PROBLEM TO WORK ON
Rewrite the lines from the very first one through the line containing "text_box $ sudo", including both, as a JSON list with one string per line. Leave out any blank lines.

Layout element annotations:
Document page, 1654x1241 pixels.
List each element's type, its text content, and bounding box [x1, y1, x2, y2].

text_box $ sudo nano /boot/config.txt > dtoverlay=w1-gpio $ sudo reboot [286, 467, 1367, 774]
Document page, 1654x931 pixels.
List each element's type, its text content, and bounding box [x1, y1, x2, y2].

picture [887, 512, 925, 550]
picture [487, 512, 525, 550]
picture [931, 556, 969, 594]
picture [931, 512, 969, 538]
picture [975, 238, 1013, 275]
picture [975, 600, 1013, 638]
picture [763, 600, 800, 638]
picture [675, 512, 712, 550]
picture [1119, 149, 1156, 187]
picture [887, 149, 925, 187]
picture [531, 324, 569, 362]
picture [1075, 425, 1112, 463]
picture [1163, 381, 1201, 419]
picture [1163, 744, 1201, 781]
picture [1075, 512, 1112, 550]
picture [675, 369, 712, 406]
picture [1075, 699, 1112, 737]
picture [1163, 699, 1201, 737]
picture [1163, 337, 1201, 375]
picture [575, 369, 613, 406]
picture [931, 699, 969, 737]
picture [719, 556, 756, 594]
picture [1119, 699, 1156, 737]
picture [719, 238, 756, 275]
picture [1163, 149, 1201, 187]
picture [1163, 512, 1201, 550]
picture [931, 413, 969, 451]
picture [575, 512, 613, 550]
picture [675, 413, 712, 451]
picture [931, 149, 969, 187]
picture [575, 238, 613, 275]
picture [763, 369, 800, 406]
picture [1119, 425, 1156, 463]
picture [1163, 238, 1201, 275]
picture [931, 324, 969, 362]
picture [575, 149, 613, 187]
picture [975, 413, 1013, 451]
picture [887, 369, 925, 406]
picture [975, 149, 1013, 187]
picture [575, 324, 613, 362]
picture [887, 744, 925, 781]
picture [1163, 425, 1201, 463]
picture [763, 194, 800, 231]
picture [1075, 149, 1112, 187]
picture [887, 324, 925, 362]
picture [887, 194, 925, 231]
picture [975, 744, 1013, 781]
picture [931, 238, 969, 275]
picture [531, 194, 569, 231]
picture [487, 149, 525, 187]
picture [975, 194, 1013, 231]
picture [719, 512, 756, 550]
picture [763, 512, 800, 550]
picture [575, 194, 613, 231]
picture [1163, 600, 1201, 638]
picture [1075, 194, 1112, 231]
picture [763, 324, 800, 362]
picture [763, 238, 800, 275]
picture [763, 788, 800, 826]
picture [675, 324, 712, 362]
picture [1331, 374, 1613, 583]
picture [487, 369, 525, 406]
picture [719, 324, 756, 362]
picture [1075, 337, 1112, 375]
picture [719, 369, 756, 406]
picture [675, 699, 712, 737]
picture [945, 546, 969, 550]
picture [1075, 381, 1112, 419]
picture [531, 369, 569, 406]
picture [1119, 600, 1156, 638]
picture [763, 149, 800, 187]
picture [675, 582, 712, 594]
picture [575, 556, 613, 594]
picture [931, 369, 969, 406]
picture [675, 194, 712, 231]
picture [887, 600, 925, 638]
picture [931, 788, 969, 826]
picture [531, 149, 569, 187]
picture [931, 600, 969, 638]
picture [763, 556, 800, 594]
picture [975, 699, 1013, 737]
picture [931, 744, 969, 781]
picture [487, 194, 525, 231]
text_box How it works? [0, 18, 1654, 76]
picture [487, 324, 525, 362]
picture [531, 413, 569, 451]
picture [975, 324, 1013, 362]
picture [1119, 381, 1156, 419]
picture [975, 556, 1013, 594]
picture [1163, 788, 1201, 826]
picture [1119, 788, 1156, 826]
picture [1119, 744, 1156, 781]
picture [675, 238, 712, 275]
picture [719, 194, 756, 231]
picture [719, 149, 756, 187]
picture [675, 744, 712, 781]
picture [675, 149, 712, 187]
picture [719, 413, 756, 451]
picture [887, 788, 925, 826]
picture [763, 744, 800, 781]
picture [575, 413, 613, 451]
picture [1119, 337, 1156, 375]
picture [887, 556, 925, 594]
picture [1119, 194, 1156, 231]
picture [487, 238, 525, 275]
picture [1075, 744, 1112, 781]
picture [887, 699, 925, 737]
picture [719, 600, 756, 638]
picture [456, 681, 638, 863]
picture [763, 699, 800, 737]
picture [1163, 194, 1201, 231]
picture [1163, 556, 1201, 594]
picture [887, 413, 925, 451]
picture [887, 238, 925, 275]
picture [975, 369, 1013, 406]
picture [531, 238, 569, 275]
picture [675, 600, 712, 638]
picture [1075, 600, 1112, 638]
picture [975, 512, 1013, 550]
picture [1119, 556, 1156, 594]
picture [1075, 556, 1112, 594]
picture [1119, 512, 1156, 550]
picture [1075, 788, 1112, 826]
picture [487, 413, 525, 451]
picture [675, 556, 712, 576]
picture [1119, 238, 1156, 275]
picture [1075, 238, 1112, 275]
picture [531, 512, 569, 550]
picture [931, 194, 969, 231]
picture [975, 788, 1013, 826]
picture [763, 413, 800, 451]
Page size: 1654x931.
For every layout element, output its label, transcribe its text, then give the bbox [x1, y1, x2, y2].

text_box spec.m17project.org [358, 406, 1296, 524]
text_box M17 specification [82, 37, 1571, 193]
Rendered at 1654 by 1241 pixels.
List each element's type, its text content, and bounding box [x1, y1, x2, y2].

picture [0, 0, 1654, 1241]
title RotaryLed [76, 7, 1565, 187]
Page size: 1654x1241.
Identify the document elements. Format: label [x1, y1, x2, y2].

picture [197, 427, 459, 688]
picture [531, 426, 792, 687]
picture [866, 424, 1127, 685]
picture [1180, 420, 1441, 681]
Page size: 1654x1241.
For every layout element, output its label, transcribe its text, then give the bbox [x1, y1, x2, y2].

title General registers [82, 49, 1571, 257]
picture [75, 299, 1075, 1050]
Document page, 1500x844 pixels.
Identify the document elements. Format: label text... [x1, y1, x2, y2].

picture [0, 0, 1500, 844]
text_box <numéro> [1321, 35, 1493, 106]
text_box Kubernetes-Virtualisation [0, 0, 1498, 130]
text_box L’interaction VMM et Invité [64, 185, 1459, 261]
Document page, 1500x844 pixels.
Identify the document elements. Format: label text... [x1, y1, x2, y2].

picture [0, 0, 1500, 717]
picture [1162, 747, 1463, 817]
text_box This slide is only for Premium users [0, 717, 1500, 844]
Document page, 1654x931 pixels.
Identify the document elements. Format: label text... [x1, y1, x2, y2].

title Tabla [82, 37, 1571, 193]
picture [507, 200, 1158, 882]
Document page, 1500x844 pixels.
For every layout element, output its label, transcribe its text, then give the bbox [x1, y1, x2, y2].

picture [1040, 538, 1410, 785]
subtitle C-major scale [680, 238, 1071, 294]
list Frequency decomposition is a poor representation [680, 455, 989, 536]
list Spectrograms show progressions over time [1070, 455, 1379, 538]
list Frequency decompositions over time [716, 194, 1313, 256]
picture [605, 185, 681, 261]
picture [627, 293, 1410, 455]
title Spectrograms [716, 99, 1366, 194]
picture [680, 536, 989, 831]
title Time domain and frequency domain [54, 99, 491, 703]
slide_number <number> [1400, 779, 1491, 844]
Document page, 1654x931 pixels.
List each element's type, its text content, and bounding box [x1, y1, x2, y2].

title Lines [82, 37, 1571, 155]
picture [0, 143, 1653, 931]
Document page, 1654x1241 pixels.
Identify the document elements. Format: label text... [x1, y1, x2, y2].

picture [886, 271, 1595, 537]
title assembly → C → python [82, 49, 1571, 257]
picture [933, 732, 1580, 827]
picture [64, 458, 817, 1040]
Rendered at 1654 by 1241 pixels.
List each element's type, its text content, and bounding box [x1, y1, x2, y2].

PROBLEM SOLUTION
[
  "Document page, 1654x1241 pixels.",
  "List each element's type, its text content, and bounding box [x1, y1, x2, y2].",
  "text_box $ sudo nano /boot/config.txt > dtoverlay=w1-gpio $ sudo reboot [286, 467, 1367, 774]"
]